La seconde est la génération de l’ossicule, le tissu osseux contenant la cible de la métastase, in vitro. «Nous avons commencé à utiliser des modèles de souris pour fabriquer l’ossicule, car il est impossible avec nos connaissances dans le monde de créer la moelle osseuse, qui est la cible des cellules cancéreuses métastatiques. En parallèle, le partenaire impliqué dans cette tâche travaille sur un nouvelle approche in vitro utilisant des cellules souches dérivées du patient pour créer du tissu osseux et ainsi passer complètement l’étape animale », déclare Scaglione.
Le troisième est le système fluidique qui relie les tissus mammaires et osseux, entièrement basé sur la physiologie humaine. Le système consiste en un réseau capillaire micro-vasculaire, qui se forme spontanément autour du tissu tumoral, connecté à un arbre macro-vasculaire bio-imprimé fonctionnel.
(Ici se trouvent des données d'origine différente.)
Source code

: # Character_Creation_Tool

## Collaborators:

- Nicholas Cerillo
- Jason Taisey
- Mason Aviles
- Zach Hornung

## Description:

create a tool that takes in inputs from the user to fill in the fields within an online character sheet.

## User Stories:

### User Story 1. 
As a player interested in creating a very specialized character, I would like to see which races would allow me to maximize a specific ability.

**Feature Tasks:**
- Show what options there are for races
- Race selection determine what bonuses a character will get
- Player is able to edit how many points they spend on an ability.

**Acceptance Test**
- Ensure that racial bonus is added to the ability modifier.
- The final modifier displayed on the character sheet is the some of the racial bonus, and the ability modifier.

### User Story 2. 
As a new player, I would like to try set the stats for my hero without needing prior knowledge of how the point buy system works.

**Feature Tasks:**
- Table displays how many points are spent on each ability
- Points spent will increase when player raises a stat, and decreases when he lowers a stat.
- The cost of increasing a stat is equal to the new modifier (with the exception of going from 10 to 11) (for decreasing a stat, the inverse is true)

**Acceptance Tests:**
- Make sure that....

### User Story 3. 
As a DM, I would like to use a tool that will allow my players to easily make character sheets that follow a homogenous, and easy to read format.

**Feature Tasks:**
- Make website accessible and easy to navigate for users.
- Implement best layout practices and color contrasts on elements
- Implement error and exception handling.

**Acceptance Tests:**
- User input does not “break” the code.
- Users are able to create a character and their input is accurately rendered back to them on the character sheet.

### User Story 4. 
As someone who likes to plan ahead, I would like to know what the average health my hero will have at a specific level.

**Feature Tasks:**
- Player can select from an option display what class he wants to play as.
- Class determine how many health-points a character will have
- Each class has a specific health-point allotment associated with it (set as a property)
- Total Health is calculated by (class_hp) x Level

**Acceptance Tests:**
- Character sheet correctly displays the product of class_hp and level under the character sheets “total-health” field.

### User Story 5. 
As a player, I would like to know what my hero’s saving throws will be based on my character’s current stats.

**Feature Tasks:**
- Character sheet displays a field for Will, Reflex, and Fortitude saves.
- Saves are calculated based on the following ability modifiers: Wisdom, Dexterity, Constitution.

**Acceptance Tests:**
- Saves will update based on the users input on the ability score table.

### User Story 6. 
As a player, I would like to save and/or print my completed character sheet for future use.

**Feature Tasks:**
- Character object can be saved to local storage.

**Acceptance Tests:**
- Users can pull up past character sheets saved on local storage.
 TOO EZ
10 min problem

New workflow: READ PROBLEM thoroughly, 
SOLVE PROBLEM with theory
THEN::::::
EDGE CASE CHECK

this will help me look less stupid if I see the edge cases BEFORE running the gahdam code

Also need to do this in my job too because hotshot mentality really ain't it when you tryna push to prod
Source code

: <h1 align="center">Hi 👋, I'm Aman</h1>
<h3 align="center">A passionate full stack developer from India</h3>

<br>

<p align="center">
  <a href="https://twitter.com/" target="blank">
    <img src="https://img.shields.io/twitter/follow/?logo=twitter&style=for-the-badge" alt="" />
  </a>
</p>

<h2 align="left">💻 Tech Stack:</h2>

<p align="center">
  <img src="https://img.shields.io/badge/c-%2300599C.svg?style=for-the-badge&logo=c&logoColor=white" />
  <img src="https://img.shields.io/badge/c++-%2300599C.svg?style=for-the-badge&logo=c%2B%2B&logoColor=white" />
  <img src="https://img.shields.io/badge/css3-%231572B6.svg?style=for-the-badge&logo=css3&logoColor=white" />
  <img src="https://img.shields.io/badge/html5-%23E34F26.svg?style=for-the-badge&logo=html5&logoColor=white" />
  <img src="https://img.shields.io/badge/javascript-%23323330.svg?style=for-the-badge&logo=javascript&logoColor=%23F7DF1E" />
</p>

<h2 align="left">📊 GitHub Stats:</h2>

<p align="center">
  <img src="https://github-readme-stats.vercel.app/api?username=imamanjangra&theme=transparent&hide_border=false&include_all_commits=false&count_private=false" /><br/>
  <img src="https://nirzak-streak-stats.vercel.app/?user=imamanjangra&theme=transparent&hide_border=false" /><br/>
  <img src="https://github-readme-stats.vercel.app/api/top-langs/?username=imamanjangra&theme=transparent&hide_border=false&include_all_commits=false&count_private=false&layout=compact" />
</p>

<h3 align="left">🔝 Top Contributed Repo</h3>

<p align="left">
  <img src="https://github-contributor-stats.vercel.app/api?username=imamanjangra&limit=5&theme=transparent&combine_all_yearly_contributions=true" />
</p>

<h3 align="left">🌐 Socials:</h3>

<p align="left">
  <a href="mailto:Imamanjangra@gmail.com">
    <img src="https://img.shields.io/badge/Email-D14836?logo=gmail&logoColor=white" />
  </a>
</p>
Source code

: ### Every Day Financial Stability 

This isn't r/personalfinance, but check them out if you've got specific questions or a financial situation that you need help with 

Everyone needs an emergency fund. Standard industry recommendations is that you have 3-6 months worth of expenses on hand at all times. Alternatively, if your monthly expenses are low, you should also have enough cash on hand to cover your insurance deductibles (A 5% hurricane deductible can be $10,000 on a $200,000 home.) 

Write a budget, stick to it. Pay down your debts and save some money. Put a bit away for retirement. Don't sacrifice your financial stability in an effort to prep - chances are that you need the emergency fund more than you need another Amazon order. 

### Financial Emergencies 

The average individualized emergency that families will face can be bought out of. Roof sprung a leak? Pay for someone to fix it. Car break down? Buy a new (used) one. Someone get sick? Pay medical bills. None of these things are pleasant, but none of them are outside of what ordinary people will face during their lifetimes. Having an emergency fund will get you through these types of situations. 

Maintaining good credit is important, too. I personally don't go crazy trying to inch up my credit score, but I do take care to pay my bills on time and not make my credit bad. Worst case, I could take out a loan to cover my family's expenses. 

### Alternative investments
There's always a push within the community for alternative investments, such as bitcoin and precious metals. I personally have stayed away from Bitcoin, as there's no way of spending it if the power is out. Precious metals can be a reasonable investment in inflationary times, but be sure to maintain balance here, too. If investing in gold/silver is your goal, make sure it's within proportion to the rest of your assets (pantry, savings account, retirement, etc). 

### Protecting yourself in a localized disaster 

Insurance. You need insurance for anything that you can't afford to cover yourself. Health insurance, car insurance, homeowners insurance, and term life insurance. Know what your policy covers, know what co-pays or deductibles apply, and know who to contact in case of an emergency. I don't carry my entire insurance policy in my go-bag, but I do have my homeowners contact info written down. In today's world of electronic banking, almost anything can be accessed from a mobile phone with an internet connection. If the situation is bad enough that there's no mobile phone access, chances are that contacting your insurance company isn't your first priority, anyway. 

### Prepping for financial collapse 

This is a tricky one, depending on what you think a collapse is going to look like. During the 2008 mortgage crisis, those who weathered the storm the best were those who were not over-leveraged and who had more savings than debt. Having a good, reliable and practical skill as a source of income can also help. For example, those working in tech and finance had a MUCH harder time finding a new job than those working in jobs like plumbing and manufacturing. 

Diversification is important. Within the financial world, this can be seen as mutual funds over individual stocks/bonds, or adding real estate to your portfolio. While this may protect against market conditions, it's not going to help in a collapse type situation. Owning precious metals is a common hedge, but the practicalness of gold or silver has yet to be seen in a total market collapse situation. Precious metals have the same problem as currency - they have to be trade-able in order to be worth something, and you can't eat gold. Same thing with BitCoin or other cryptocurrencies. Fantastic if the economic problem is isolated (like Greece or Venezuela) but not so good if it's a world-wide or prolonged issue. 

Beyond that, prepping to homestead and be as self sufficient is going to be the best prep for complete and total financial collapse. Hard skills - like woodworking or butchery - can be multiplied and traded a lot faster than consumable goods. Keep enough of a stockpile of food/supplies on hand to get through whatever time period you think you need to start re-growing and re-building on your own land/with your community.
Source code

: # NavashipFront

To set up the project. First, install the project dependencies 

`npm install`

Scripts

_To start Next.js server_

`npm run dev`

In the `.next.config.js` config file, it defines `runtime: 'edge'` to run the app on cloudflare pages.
Scaglione voit un avenir où toute diaphonie entre les organes peut être étudiée à l’aide de la plate-forme B2B, réduisant ainsi le besoin de modèles animaux et aidant les scientifiques à faire progresser les connaissances sur les tumeurs. «Nous avons sélectionné les métastases mammaires comme étude de cas mais, bien sûr, notre plateforme sera adaptée pour de nombreuses autres maladies», dit-elle, «Pas nécessaire pour le cancer, mais, par exemple, la fibrose ou d’autres cas où vous avez une interaction entre différents tissus vascularisés et connectés fluidiquement. De plus, la plateforme sera utile pour étudier la pharmacocinétique de tout type de médicaments. «
Scaglione pense également que cette technologie accélérera l’identification des thérapies supprimant les métastases pour les patientes atteintes d’un cancer du sein et aidera à pré-cribler de nouvelles thérapies personnalisées contre le cancer, qui auront à terme un impact élevé pour les patientes oncologiques.